Storage Methods • Uses RCS Principle: most of the text will remain unchanged from 1 revision to the next • RCS (and CVS) files composed of deltas, or listings of: • Lines that have appeared • Lines that have disappeared • Changed Lines • In repository, store full text of newest revision, and deltas which work backwards to old revision • For branches, forward deltas are stored • Discussion: Real-world situations where branches are applicable?
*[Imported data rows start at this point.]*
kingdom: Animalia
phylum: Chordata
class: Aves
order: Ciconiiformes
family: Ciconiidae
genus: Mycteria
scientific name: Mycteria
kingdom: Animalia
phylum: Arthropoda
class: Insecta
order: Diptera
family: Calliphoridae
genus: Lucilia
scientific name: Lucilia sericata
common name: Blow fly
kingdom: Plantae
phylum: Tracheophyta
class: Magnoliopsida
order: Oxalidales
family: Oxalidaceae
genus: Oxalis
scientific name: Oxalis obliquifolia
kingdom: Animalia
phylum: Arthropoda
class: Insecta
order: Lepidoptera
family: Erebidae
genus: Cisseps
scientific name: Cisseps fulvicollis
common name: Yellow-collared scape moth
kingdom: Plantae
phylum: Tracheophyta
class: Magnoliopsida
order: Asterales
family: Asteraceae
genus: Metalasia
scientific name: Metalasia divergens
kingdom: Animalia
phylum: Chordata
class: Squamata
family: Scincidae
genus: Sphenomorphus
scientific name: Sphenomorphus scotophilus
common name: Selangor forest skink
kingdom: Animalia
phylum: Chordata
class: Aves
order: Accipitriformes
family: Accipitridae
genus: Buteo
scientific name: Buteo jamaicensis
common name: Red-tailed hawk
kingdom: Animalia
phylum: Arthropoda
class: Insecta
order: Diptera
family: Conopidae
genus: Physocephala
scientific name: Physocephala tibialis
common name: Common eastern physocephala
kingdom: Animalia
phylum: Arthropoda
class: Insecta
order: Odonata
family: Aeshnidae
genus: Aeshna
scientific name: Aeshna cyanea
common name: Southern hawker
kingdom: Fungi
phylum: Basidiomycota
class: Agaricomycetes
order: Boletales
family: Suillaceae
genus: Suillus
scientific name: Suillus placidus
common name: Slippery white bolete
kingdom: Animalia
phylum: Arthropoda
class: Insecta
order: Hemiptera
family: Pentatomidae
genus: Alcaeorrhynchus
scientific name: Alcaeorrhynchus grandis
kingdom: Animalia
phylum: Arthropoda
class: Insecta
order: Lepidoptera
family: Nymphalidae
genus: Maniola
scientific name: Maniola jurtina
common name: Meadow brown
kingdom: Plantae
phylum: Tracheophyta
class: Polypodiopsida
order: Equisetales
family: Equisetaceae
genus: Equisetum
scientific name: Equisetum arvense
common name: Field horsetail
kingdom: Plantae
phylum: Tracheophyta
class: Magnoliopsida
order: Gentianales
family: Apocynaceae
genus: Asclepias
Merging Methods • Merging changes into working copy similar to program that generates deltas for revisions • More RCS Principles: How to merge separate revision branches back together? • Compare two revisions to closest ancestor, determine which lines are: • Identical in all three revisions • Identical in two out of three revisions • Different in all three revisions
Module Database • Efficient ndbm database • Modules used to conveniently check out smaller pieces of large distributions • Very convenient aspect: actual physical location within the distribution is hidden • Prisma: entire UNIX distribution broken down into modules • example% cvs checkout diff example% cd diff; make
Configurable Logging, Tags • When files committed, log message can be created by arbitrary program • Text Editor • News Database • Mail Program • Tags or dates can be used to get exact copies of releases
Our Example : using CVS • John, Geoff, Brice: checkout the kernel module • John: modifies kernel.c and checks in changes Repository John Kernel 1.0 Geoff Brice Repository John Kernel 1.1
Our Example : using CVS • Geoff: checks in kernel.c a day later, but version no longer current with head revision • Assuming RCS merge will not have conflicts, what does Geoff need to do? Repository Kernel 1.1 Geoff Kernel 1.1 Merge
Our Example : using CVS • Brice: checks in kernel.c 2 days later, but version no longer current with head revision • Assuming RCS merge does have conflicts for Brice’s changes, what does Brice need to do? Repository Brice Kernel 1.1 Kernel 1.2 Conflict
Performance • Tests at Prisma – relevance? • 17,000 Files (~4 million lines of code) • 14 Software Developers • ~100 files changed/added per month • Performance results quite reasonable given above parameters (especially given proc. speed) • Check out a bit slow (~16 minutes for 1000 files) • Update (much more common case) about 10x faster
Performance • Real “stress” test: SunOS 4.0.3 Merge • 94 conflicts in test out of 233 • Sounds bad… but only took 2 days to fix all conflicts • True justification of validity of “Copy-Modify-Merge” paradigm
Conclusions / Limitations • CVS very simple, efficient, source code-independent; extremely popular • A few minor enhancements: • Extra database to “remember” who has a checked out copy of a module • Easier recovery if administrative files are removed
Future Research Directions • Interesting research problem (not handled at all by CVS): modifying file names / directory structures quickly • (See subversion principles…..) • Support for producing objects for multiple architectures another research topic • Caution here – shouldn’t harm efficiency of CVS
Discussion • Anything brought up before... • Tools other than CVS (language/environment specific) • Copy-Modify-Merge Paradigm • Experience with branches? • Experience with huge amounts of code?